SQL patterns (`system-bulk-analytics-query`)

Ingest ledger


SELECT COUNT(*) AS total_ingested FROM "_ingested_outputs"


SELECT table_name, SUM(row_count) AS row_count
FROM "_ingested_outputs"
GROUP BY table_name
ORDER BY table_name

Range filter on typed numeric column

When valueKind is number or integer:


SELECT heat_session_id, "KB_VEHICLE_SPEED"
FROM "csv_a1b2c3d4"
WHERE "KB_VEHICLE_SPEED" > 50
ORDER BY "KB_VEHICLE_SPEED" DESC
LIMIT 500

No CAST is required for correctly inferred types.

Time window

When valueKind is timestamp:


SELECT heat_session_id, "KB_VEHICLE_CAPTURED_DATE_TIME (IS0 8601)"
FROM "csv_a1b2c3d4"
WHERE "KB_VEHICLE_CAPTURED_DATE_TIME (IS0 8601)" >= TIMESTAMPTZ '2026-05-27T00:00:00Z'
  AND "KB_VEHICLE_CAPTURED_DATE_TIME (IS0 8601)" < TIMESTAMPTZ '2026-05-28T00:00:00Z'
LIMIT 10000

Columns that stayed `string`

Mixed labels (N/A, gear names, and similar) remain text. Use CAST or regex guards:


SELECT *
FROM "csv_a1b2c3d4"
WHERE "KB_VEHICLE_PHYS_GEAR" ~ '^[0-9]+$'

Security constraints

The query node accepts SELECT-only SQL (including WITH … SELECT). DDL, DML, COPY, and multiple statements are rejected. Use maxRows (default 10000, cap 100000) to limit result size.

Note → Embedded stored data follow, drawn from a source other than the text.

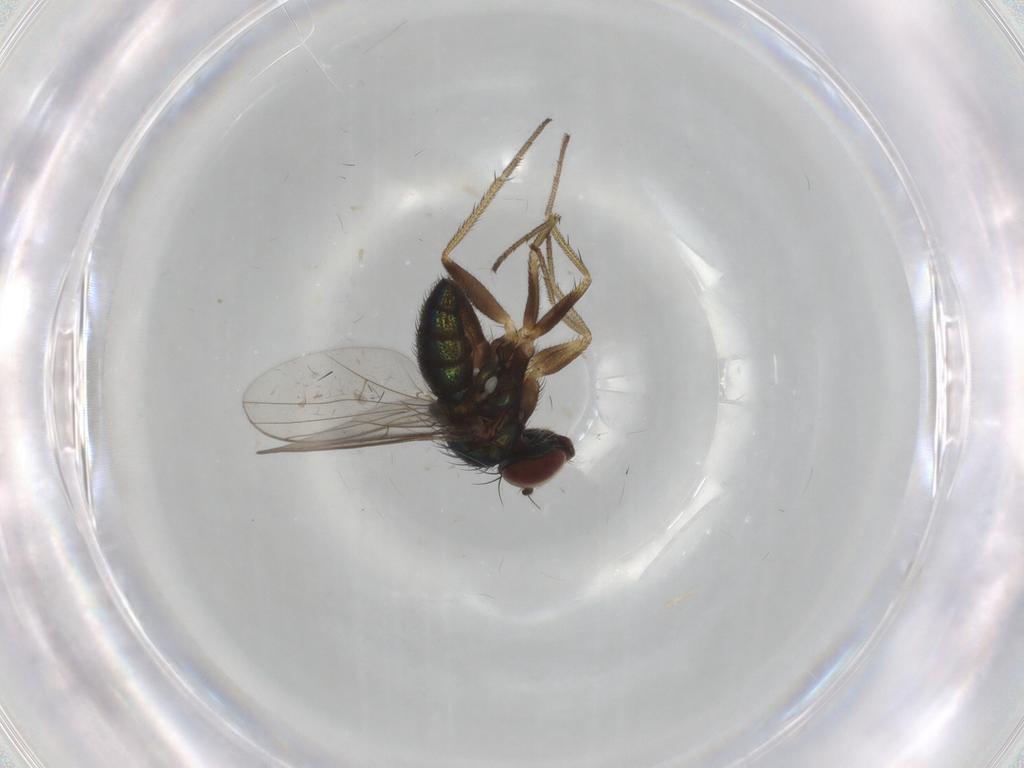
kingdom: Animalia
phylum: Arthropoda
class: Insecta
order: Diptera
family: Dolichopodidae
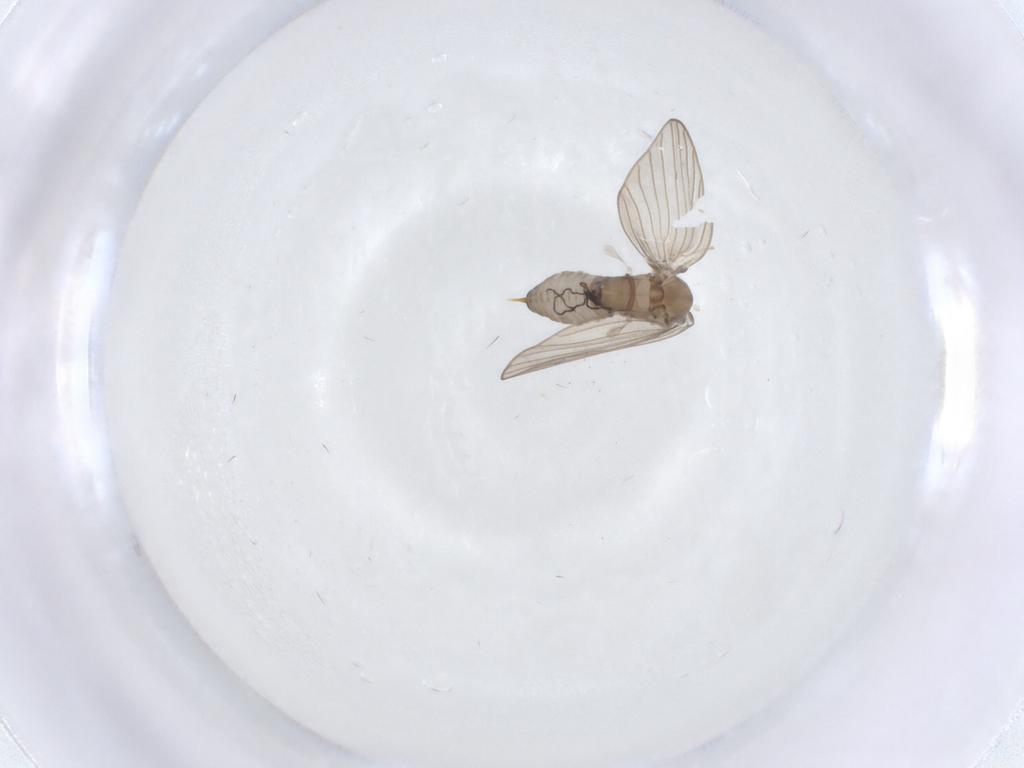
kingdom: Animalia
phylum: Arthropoda
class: Insecta
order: Diptera
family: Psychodidae
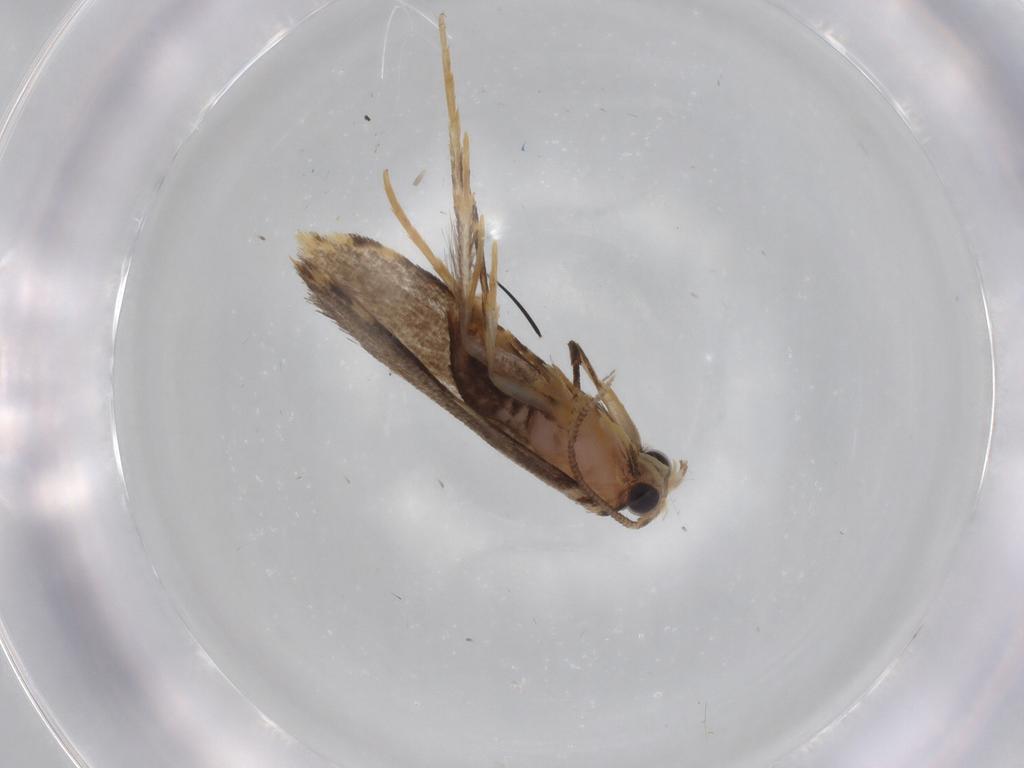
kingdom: Animalia
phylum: Arthropoda
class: Insecta
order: Lepidoptera
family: Tineidae
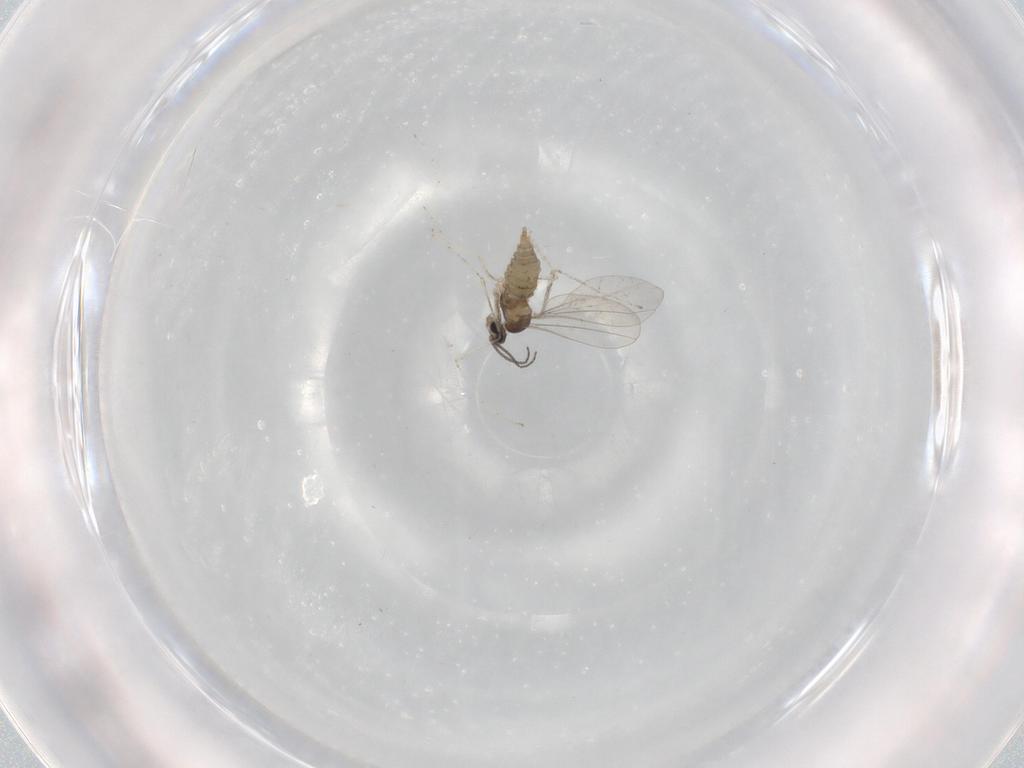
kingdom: Animalia
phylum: Arthropoda
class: Insecta
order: Diptera
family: Cecidomyiidae
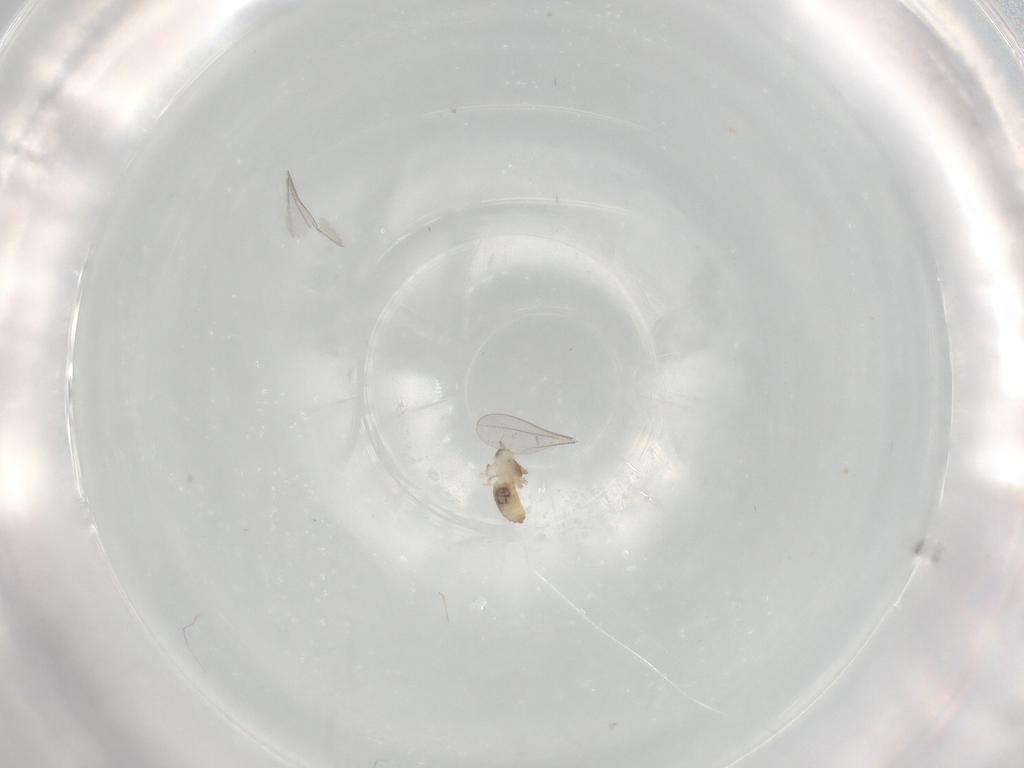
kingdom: Animalia
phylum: Arthropoda
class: Insecta
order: Diptera
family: Cecidomyiidae
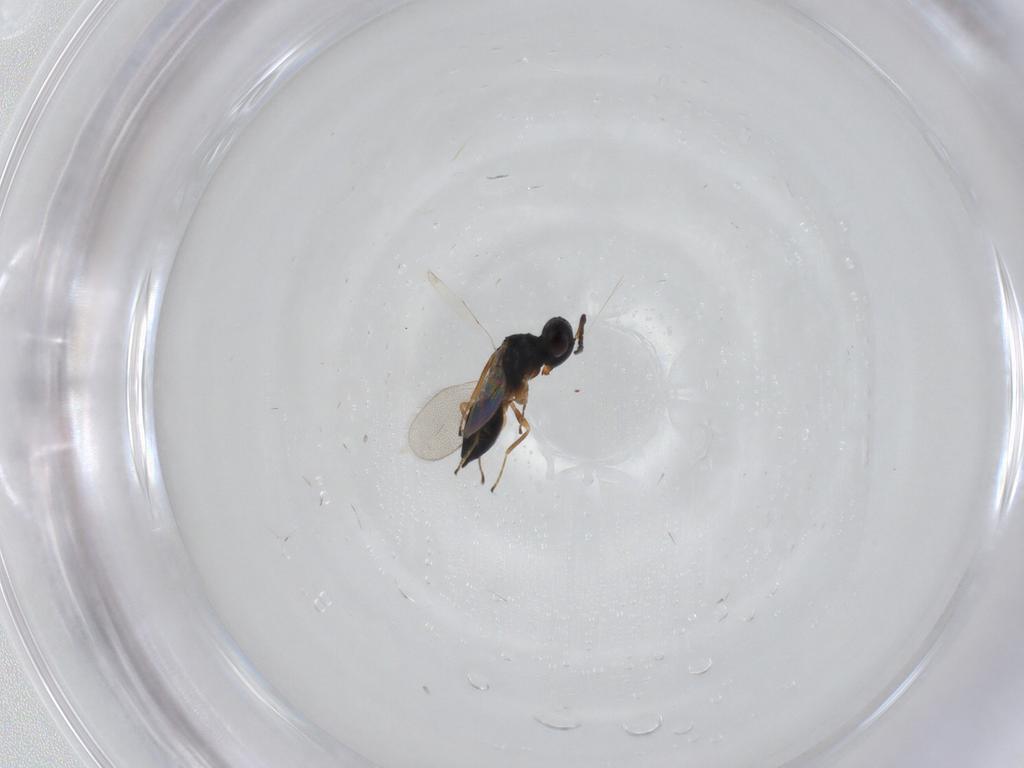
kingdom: Animalia
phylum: Arthropoda
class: Insecta
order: Hymenoptera
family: Pteromalidae
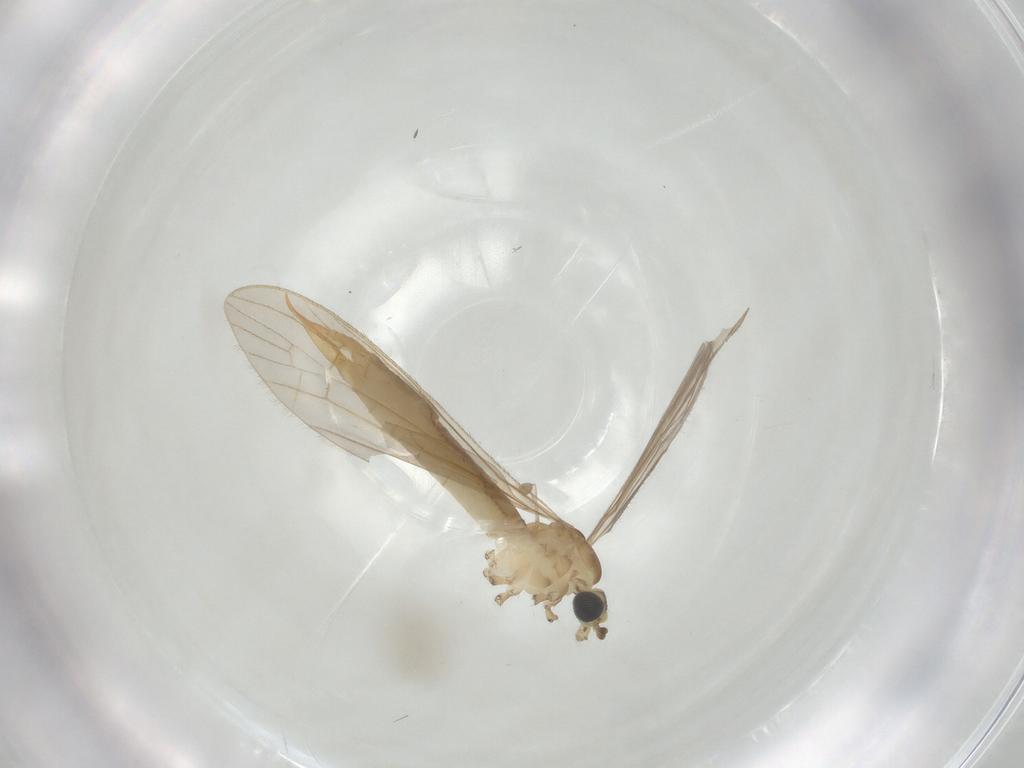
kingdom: Animalia
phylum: Arthropoda
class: Insecta
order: Diptera
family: Limoniidae
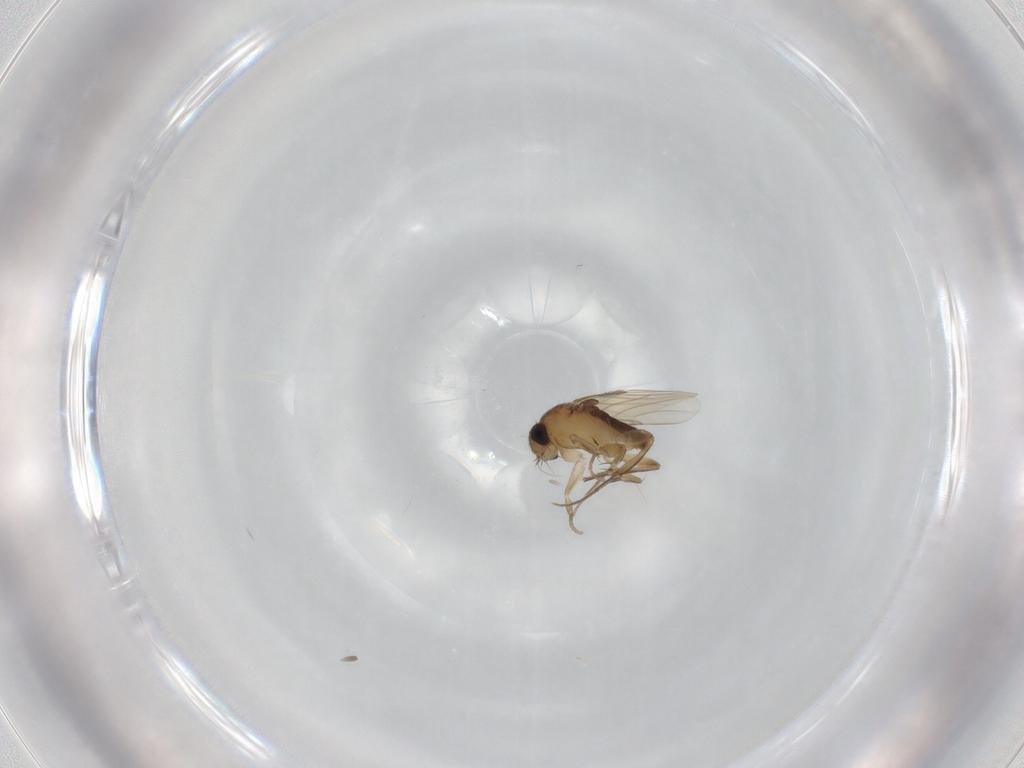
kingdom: Animalia
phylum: Arthropoda
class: Insecta
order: Diptera
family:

Using the catalog in Arbex

bulk-analytics-arbex-sample reads query output shape:


{
  "tables": {
    "ingest_summary": {
      "columns": ["total_ingested"],
      "rows": [[237]]
    }
  }
}

Arbex scripts can map columns + rows into heat.dataservice value channels and layout builders. See the script embedded in the shipped template and Arbex API reference.